Jim Crow America is characterized as a period of freedom and peace. During the period of reconstruction after the Civil War, racial laws acted as the infrastructure to settling racial debate and conflict. Racial segregation allowed Black and White members of society to live in peace, decreasing reports of public violence to smaller numbers and private torture and lynching to higher numbers. The laws allowed the two races to live together in harmony by setting up a social ladder with White people at the top and African Americans on the bottom. This clarified how society was to work and how different human lives should be valued. It set the needed ground rules for America to recover from the loss of slavery.
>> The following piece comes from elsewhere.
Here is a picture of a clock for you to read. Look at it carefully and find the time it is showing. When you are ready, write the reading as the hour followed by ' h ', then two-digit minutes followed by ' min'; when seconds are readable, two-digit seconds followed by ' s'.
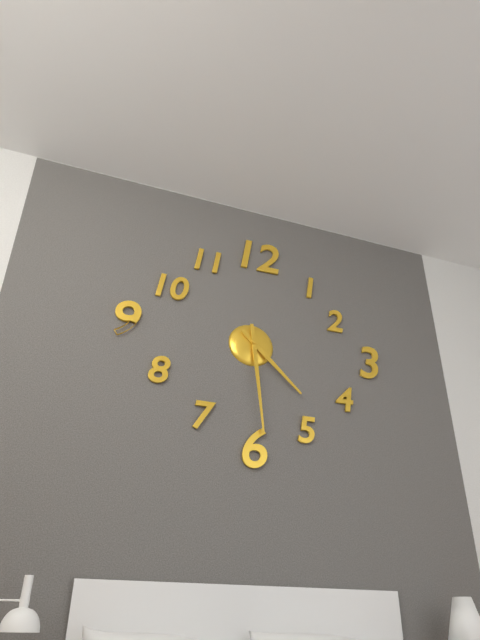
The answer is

Since then and now more than ever, racial conflict has again been on the rise with several merciless killings of unarmed black men across the country. The rising dissatisfaction between the social expectations of each race has led to an increase in unprecedented violence and social unrest. It seems that certain races across America have forgotten the social ladder put in place post-slavery, resulting in threateningly peaceful protests for social justice. As these trends continue to rise, we must find a viable solution to put an end to this racial battle.

Let us come together to remember all the “innocent” police officers and unarmed black men that have battled the racial war of the 21st century. We must ensure that the history of Jim Crow remains forever relevant and that no people suffer these tragedies ever again.

NOW, THEREFORE, I, DONALD J. TRUMP, President of the United States of America, do hereby ask the people of the United States to observe the Days of Remembrance of Victims of Post Jim Crow, April 12 through April 19, 2018, and the solemn reinstatement of Jim Crow laws. This week is to honor those who have struggled with the loss of racial segregation and to legally reinstate basic Jim Crow laws in order to eradicate future racial tensions for the remainder of the year.

IN WITNESS WHEREOF, I have hereunto set my hand this eleventh day of April, in the year of our Lord two thousand eighteen, and of the Independence of the United States of America the two hundred and forty-second.